YOUR TASK> Reproduce the naming lines of every one of the following records word for word, from kingdom down to common name, and leave the pictures out of your answer.

+++

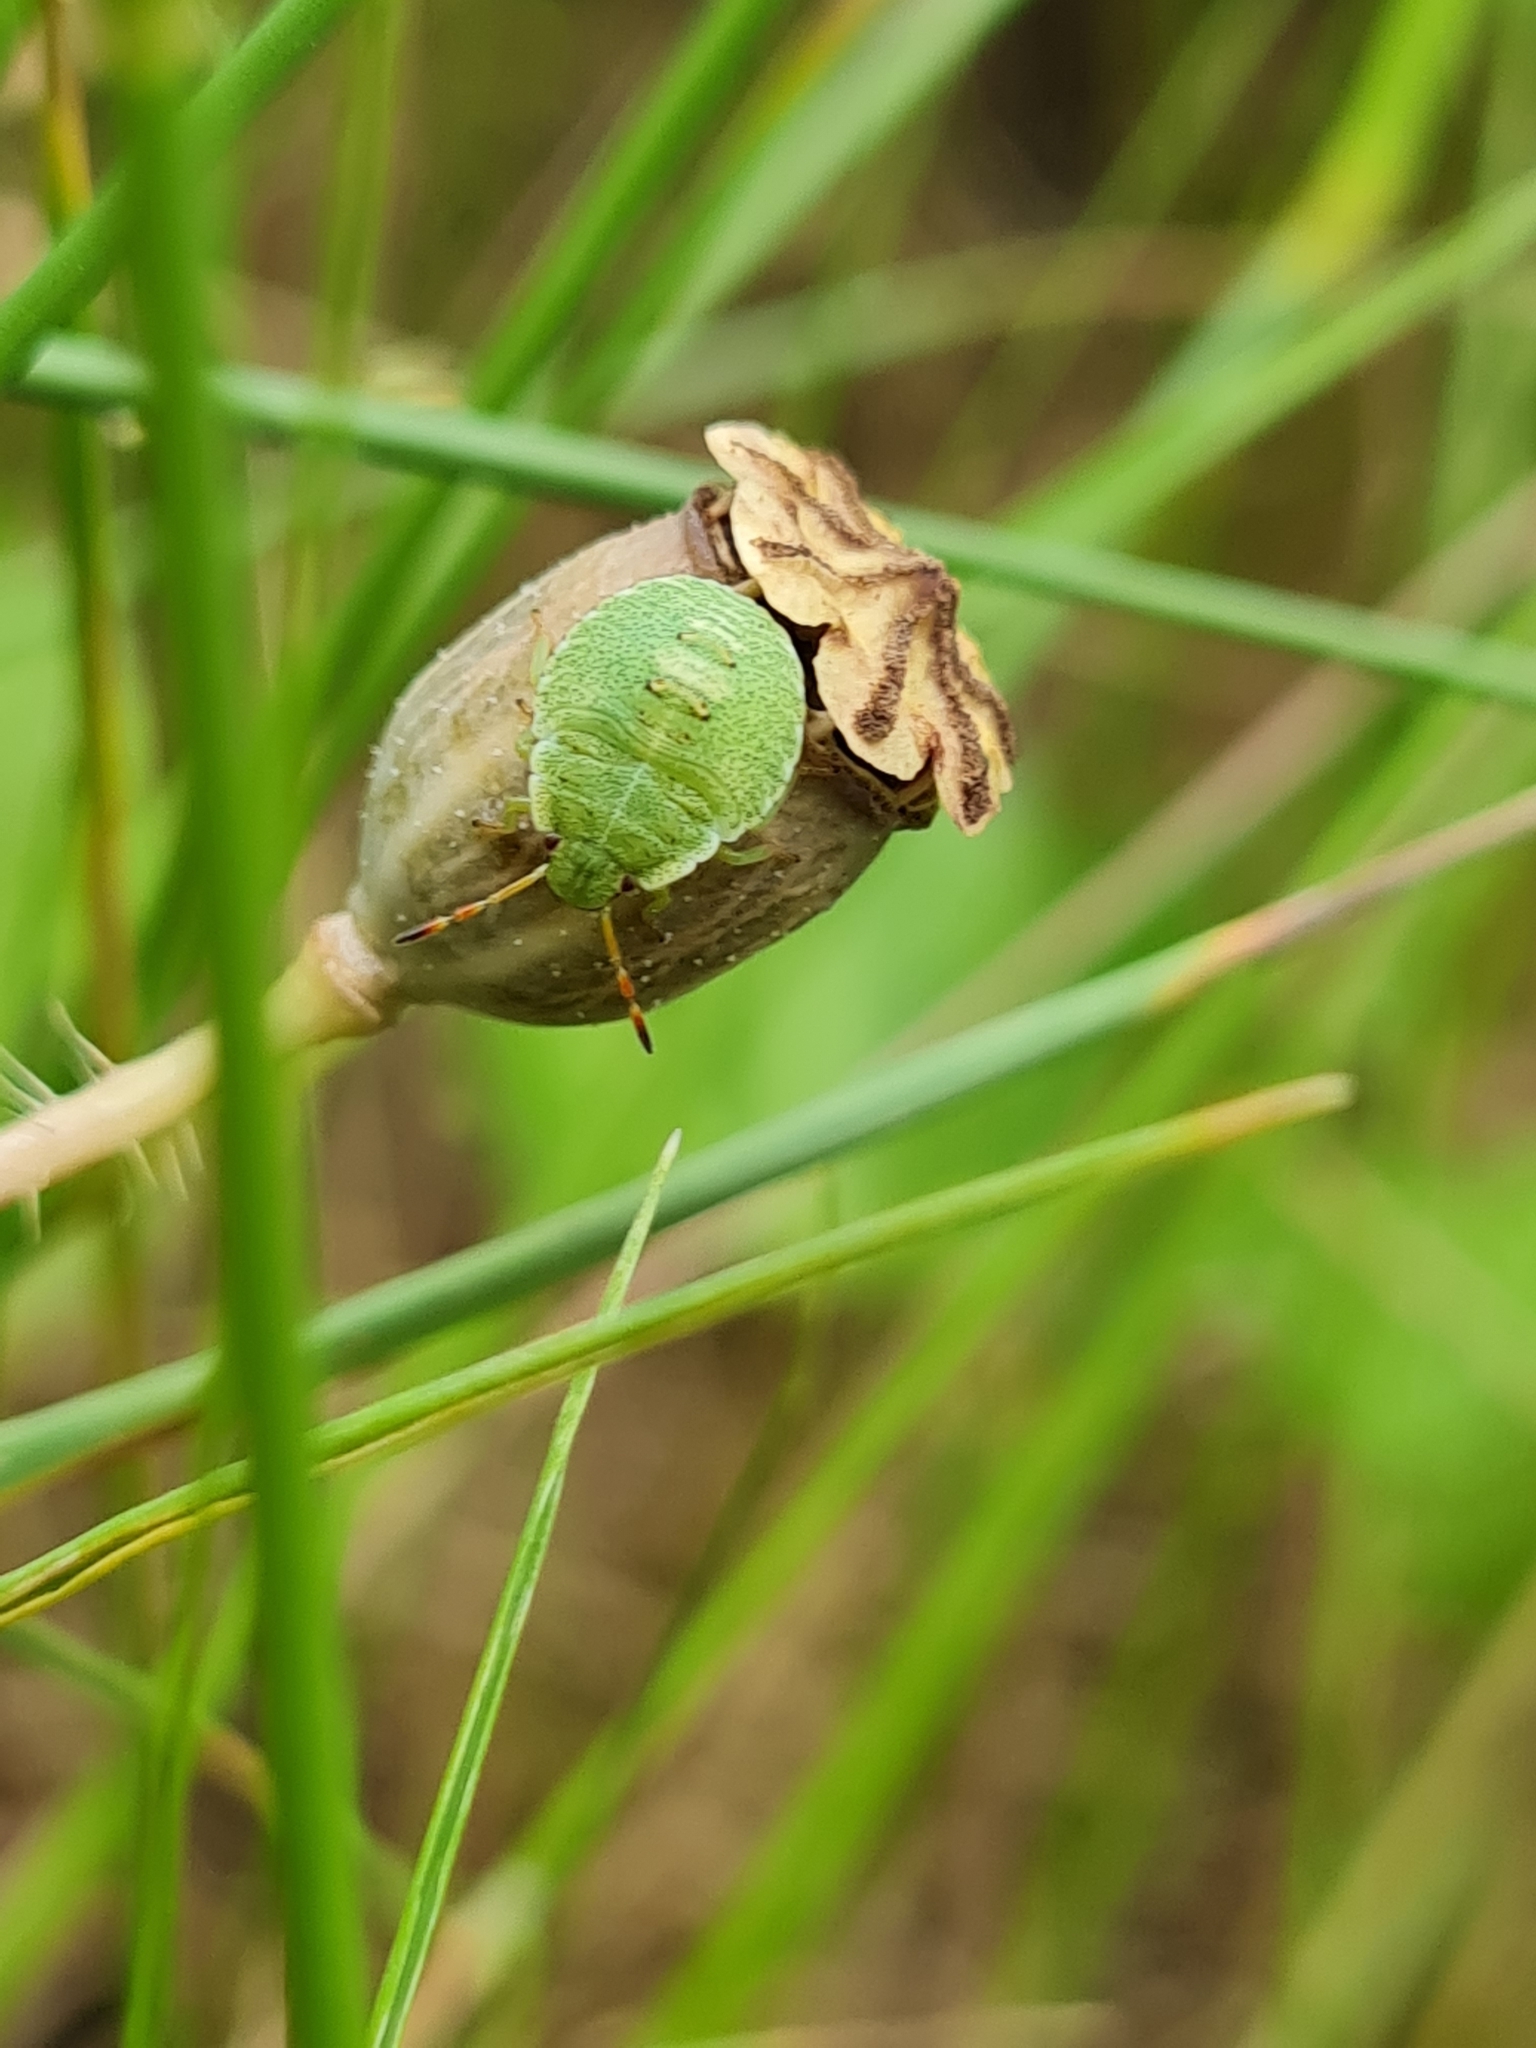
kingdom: Animalia
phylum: Arthropoda
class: Insecta
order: Hemiptera
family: Pentatomidae
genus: Palomena
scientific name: Palomena prasina
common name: Green shieldbug
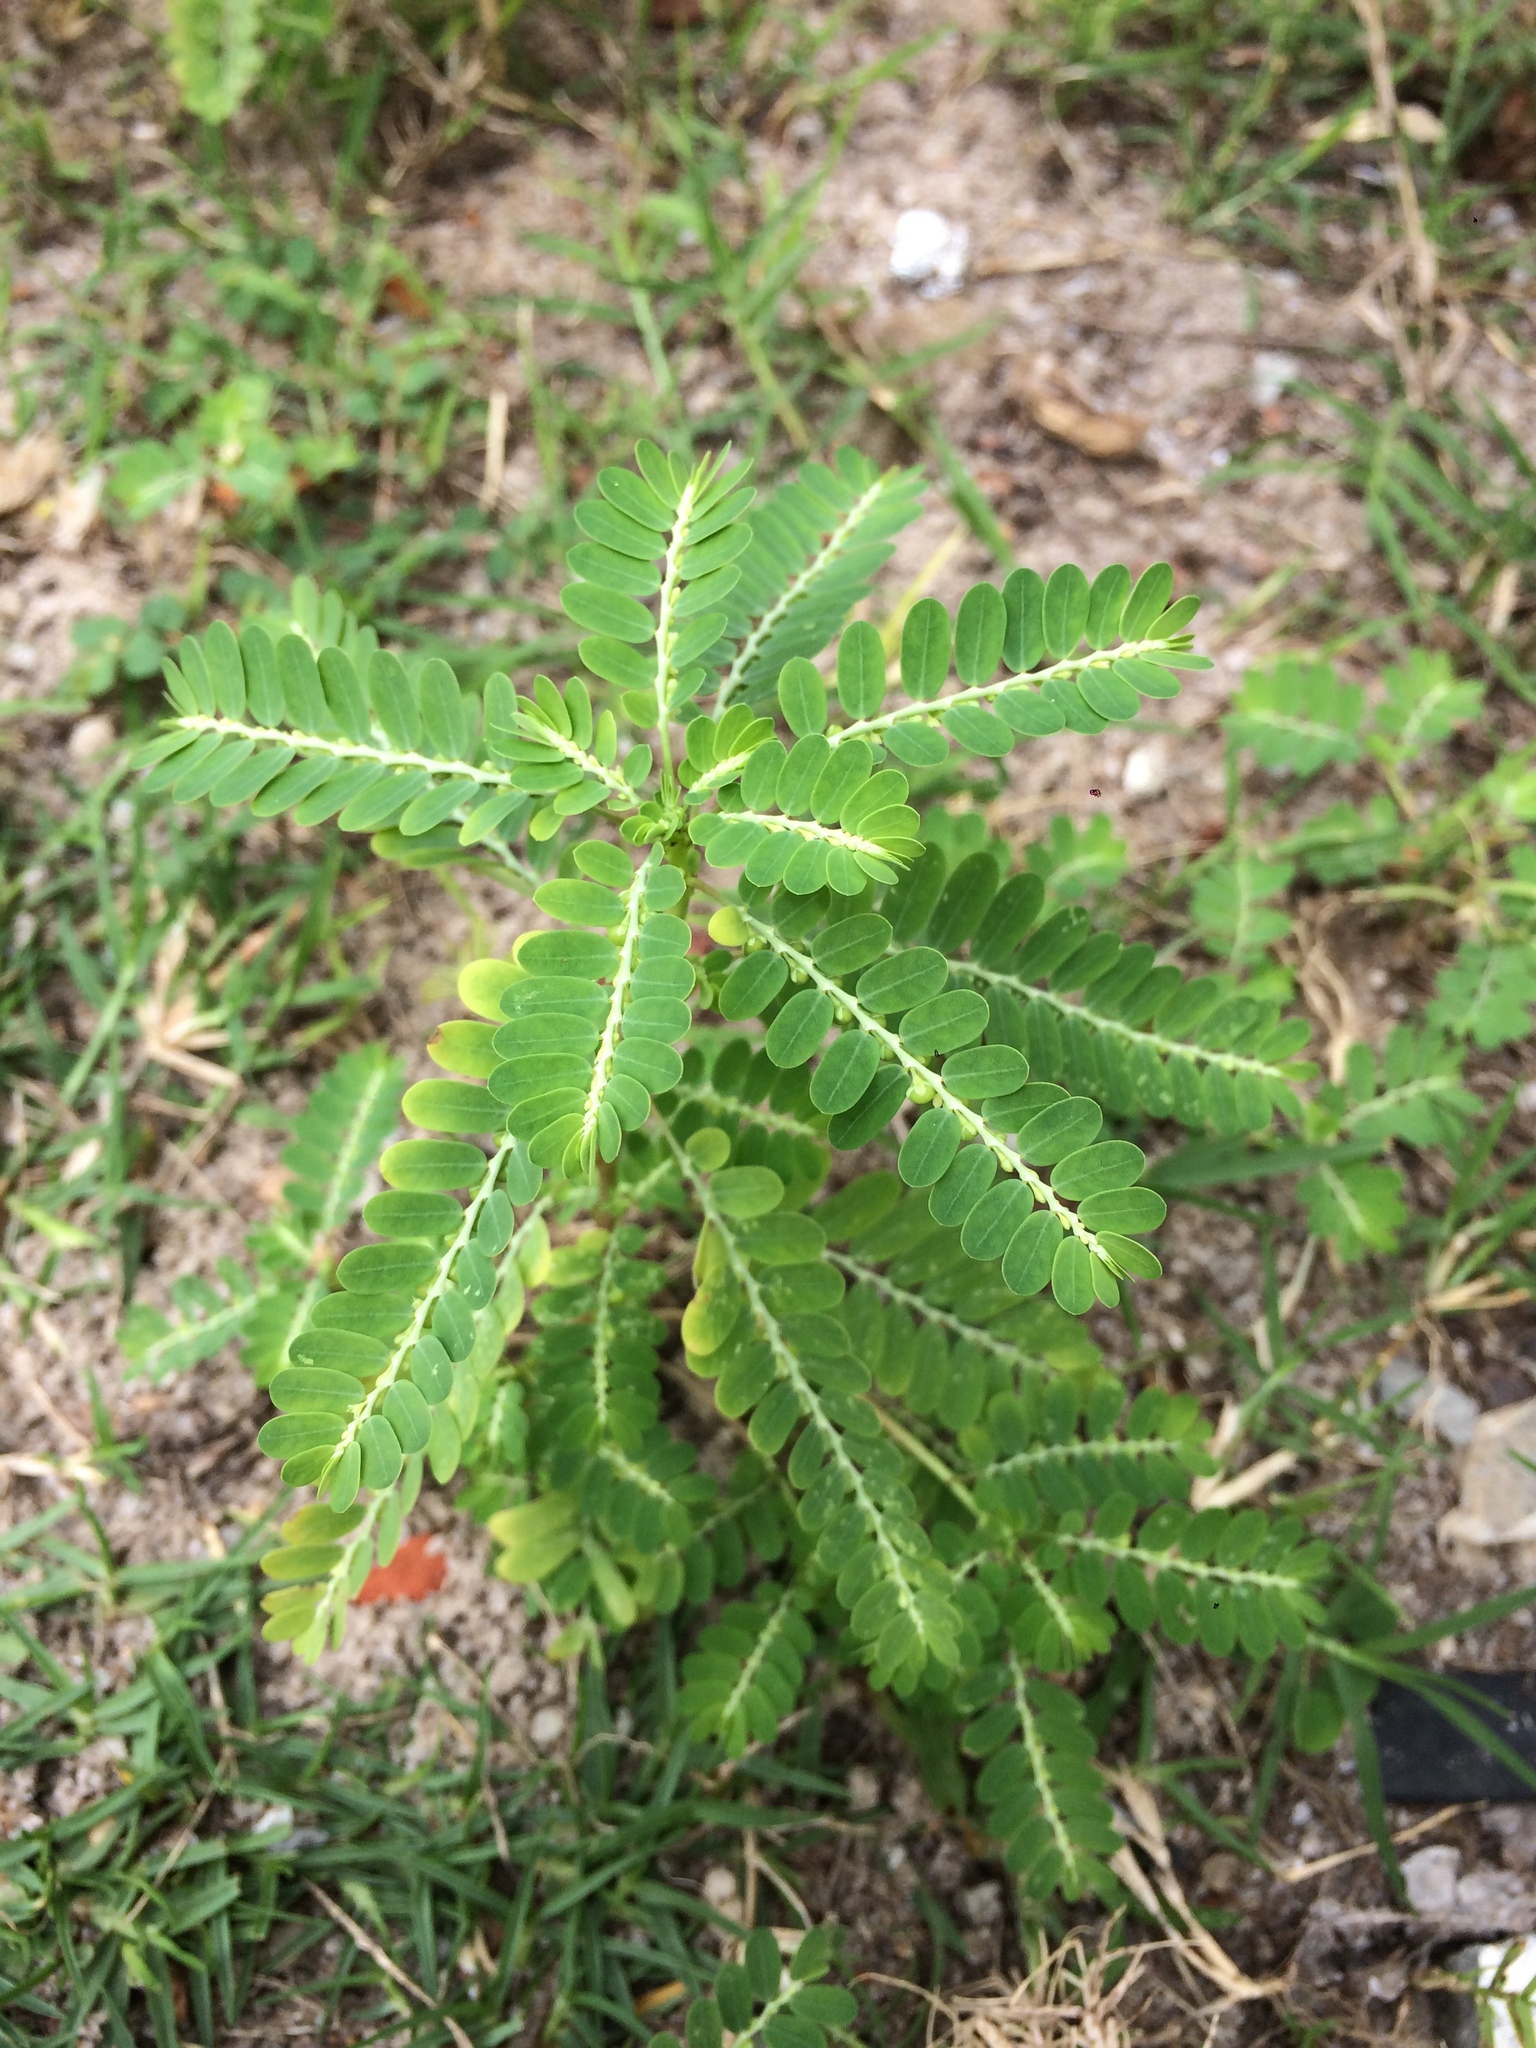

+++

RESULT FOR THIS TASK>
kingdom: Animalia
phylum: Arthropoda
class: Insecta
order: Hemiptera
family: Pentatomidae
genus: Palomena
scientific name: Palomena prasina
common name: Green shieldbug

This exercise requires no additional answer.